(Dataset entries)
◇ ◇ ◇ ◇
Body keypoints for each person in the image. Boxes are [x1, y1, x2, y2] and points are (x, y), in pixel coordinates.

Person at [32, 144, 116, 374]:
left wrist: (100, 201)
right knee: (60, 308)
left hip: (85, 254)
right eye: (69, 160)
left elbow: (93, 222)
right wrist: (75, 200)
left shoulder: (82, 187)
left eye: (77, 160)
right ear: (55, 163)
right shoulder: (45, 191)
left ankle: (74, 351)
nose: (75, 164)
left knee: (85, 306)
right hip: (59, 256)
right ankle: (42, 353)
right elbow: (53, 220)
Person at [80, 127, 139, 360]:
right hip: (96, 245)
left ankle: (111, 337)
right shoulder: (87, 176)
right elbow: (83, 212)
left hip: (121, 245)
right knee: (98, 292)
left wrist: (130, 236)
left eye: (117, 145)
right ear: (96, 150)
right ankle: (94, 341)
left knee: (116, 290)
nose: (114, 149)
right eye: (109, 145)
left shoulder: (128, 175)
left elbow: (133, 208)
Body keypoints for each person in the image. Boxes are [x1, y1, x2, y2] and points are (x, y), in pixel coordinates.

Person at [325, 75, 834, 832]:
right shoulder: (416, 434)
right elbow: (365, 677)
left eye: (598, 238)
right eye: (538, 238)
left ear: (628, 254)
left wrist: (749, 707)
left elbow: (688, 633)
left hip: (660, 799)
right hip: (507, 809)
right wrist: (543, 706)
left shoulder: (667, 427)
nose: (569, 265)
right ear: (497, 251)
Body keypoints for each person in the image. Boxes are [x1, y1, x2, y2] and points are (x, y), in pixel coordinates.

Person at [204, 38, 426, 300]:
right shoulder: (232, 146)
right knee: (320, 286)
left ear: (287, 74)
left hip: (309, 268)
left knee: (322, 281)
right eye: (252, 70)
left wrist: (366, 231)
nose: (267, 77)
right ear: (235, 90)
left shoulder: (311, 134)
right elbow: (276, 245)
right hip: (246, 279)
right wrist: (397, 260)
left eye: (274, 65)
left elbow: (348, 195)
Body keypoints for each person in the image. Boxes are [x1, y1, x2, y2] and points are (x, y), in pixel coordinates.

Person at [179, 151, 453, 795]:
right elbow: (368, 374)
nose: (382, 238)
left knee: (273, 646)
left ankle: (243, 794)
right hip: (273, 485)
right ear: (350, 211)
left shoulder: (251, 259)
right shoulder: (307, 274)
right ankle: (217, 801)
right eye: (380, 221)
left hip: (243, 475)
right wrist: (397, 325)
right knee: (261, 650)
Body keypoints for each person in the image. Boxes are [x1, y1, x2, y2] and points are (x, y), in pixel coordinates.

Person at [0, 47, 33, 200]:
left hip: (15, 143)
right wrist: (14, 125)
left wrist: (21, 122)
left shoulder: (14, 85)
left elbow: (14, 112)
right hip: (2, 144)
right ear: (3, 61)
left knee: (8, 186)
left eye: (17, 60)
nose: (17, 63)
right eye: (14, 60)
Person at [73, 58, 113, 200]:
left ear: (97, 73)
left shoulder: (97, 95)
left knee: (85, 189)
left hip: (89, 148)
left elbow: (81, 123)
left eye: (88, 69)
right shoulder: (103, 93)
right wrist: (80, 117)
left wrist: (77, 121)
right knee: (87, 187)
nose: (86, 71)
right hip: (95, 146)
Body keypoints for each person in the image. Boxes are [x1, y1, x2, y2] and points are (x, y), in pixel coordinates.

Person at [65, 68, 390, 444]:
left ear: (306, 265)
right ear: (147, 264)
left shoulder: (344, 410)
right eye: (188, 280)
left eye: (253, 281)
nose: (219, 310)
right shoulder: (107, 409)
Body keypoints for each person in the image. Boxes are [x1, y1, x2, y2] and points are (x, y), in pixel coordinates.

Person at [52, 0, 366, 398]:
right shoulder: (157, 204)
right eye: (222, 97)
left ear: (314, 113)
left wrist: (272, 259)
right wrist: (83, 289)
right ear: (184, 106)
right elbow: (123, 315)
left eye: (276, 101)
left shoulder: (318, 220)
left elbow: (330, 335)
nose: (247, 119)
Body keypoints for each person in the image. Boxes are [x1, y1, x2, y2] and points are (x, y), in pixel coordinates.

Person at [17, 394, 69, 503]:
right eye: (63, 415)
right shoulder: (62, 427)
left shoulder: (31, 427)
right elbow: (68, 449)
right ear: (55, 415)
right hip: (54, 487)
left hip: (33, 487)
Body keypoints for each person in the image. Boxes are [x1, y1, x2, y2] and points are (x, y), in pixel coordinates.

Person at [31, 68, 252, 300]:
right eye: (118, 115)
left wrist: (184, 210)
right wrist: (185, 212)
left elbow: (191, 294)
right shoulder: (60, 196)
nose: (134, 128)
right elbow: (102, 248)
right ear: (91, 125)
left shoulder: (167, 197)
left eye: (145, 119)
◇ ◇ ◇ ◇
Each line of the data that contains "ankle" belongs in the answer.

left ankle: (74, 351)
right ankle: (42, 353)
left ankle: (111, 337)
right ankle: (94, 341)
left ankle: (243, 794)
right ankle: (217, 801)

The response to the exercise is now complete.